Since, in other areas of North America, sheep-coyote and other coyote problems are certainly not new, we recognize that we could benefit greatly from the advice and technical expertise of individuals competent in dealing with coyote problems. In February, 1983, two professional animal damage control specialists were recruited from the U.S. Fish and Wildlife Service. They presented a series of seminars for government officials, agricultural interests and trappers with the aim of creating a better understanding of coyotes and coyote problems. The seminars and subsequent discussion of the problem among interested groups proved most productive and will provide a basis for developing a practical, realistic approach to the problem.

Through the learning experience thus far a number of points are now clear:

  • Coyotes and associated potential problems are here to stay.
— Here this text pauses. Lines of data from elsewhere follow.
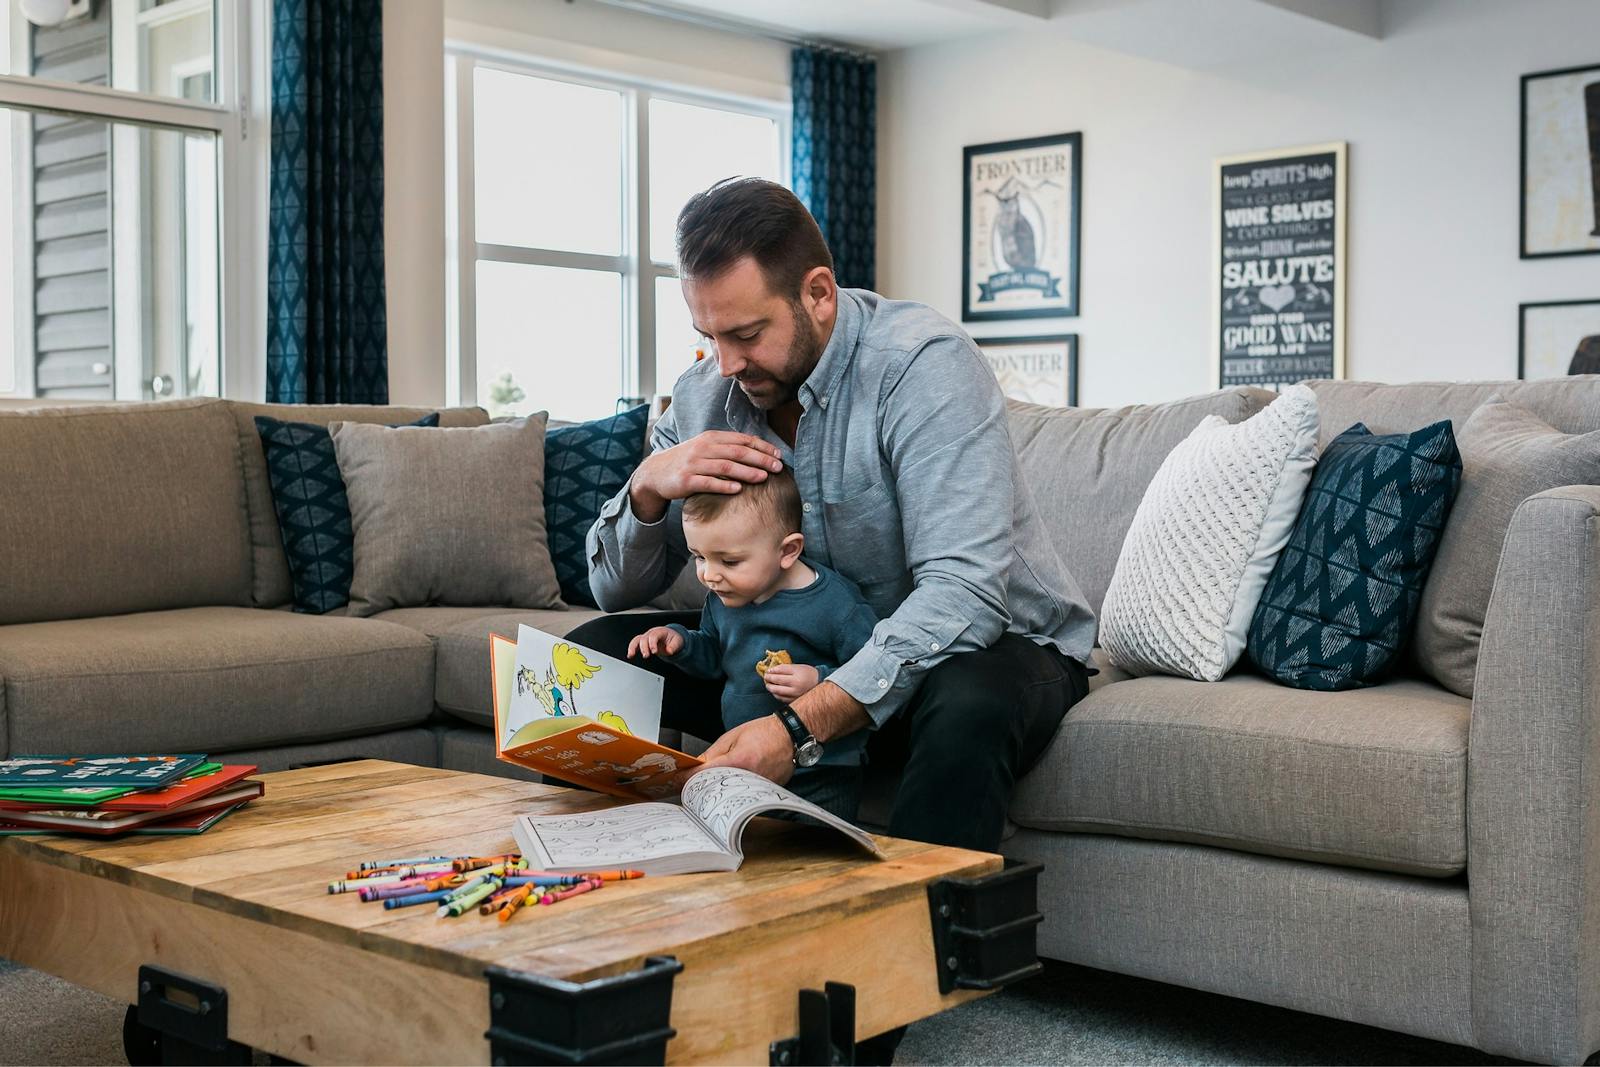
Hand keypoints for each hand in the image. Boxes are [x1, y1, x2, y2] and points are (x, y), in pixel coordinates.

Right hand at [627, 626, 682, 658]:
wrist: (671, 637)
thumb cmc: (674, 639)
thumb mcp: (678, 642)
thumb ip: (674, 647)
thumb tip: (669, 651)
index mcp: (660, 631)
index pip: (654, 636)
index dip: (652, 643)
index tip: (654, 652)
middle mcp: (651, 633)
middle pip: (644, 638)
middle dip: (644, 647)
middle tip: (646, 656)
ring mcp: (646, 637)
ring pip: (637, 639)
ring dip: (633, 647)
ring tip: (631, 655)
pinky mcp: (644, 642)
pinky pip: (635, 643)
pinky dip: (632, 649)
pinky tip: (630, 656)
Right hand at [630, 431, 784, 521]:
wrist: (656, 473)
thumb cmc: (687, 461)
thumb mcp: (706, 449)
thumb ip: (728, 448)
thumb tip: (758, 451)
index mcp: (711, 438)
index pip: (742, 440)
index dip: (762, 447)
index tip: (778, 455)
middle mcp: (703, 448)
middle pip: (737, 452)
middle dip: (760, 459)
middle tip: (778, 467)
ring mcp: (694, 464)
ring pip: (725, 466)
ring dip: (746, 471)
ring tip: (763, 477)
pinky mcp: (686, 480)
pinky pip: (708, 483)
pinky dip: (724, 485)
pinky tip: (738, 489)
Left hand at [693, 714, 794, 786]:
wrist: (790, 736)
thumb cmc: (763, 732)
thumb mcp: (732, 737)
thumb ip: (712, 754)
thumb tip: (694, 766)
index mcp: (738, 761)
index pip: (704, 774)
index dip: (687, 779)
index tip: (675, 782)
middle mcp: (748, 777)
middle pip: (715, 790)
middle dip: (699, 789)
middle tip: (686, 789)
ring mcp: (757, 787)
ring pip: (728, 796)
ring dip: (715, 794)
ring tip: (704, 791)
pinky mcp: (764, 792)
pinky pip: (742, 796)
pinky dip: (731, 793)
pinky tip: (725, 789)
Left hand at [762, 663, 820, 703]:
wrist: (820, 684)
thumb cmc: (808, 674)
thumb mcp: (799, 667)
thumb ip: (786, 668)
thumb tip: (772, 670)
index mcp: (798, 673)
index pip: (781, 670)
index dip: (772, 670)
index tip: (768, 670)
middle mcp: (796, 684)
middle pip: (777, 680)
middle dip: (769, 678)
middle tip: (766, 677)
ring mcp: (795, 693)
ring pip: (778, 691)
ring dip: (771, 687)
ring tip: (768, 685)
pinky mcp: (795, 700)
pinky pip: (781, 698)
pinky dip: (776, 694)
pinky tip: (775, 691)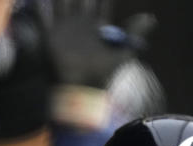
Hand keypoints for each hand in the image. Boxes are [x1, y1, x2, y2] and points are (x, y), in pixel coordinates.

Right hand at [40, 0, 154, 89]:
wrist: (82, 90)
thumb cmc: (103, 74)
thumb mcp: (123, 51)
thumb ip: (134, 33)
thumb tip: (151, 17)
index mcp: (97, 26)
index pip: (100, 3)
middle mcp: (80, 25)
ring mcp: (64, 29)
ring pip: (62, 4)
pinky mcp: (50, 37)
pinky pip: (43, 17)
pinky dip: (41, 7)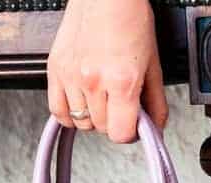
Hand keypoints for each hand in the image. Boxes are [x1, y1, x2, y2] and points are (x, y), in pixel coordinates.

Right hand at [46, 0, 167, 141]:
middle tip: (121, 105)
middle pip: (101, 129)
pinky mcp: (54, 68)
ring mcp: (70, 75)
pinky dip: (70, 113)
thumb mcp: (154, 65)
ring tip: (103, 99)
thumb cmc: (130, 21)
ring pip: (80, 122)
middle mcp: (92, 80)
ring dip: (93, 117)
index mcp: (121, 81)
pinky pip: (57, 110)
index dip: (130, 133)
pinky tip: (83, 103)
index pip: (120, 134)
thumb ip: (156, 103)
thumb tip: (155, 127)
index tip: (134, 125)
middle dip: (114, 121)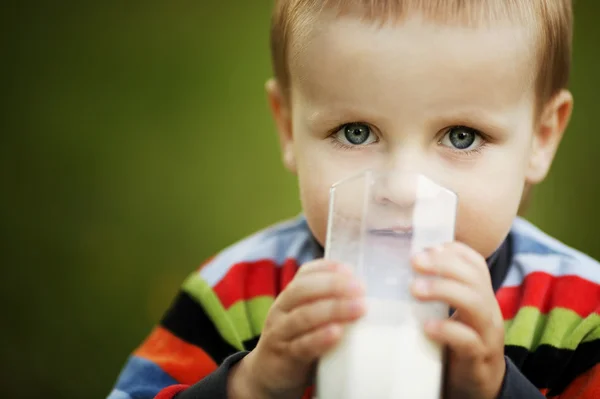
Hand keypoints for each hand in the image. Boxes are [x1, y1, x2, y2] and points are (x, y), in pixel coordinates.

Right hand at [229, 259, 365, 398]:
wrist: (267, 376)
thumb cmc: (297, 342)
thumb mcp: (307, 318)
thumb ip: (327, 305)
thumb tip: (365, 295)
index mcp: (289, 296)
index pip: (304, 274)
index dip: (327, 268)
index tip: (350, 270)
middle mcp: (281, 310)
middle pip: (302, 290)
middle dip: (333, 286)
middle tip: (360, 288)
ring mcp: (280, 333)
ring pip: (303, 317)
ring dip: (333, 310)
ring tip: (358, 308)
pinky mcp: (284, 358)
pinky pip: (301, 345)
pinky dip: (320, 338)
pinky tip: (337, 333)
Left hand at [411, 242, 505, 398]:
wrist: (478, 384)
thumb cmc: (456, 342)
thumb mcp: (449, 312)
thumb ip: (433, 292)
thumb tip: (396, 269)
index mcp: (479, 294)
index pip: (474, 263)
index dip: (451, 251)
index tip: (424, 248)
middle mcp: (487, 309)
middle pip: (474, 278)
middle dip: (443, 265)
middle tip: (414, 262)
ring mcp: (486, 334)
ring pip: (475, 304)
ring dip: (444, 290)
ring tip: (415, 289)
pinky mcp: (479, 358)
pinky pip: (468, 341)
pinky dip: (447, 330)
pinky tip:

  • Predator damage control (as opposed to the large-scale population control) is the only viable option for coping with problem coyotes in this province.

  • If the extent of the problem becomes such that there is sufficient damage to warrant it, predator control will be most effectively accomplished by a full-time predator control officer with the necessary skills and equipment and time to devote to the problem.

  • Information and education will be an important aspect of a continuing response to coyote problems. Further seminars and distribution of printed education materials for government agency personnel, livestock interests and trappers will facilitate better understanding and ability to cope with the problem. Livestock producers can be guided in helping themselves. Operations may be modified (where possible) to minimize damage and/or increase protection. Better fencing (including electric), repellents and other techniques may be useful in various situations. The ability of trappers to capture coyotes can be improved. government agencies can play an important role in facilitating cooperation between trappers and landowners to provide assistance with coyote problems.

  • No one tool or approach is the "super solution" to the problem. A multi-method approach, responding to specific situations and supplemented by information and education programs, will be the most effective course of action.

IMAGE:   This 40 pound male coyote was taken by Lloyd Duncanson in Cumberland County.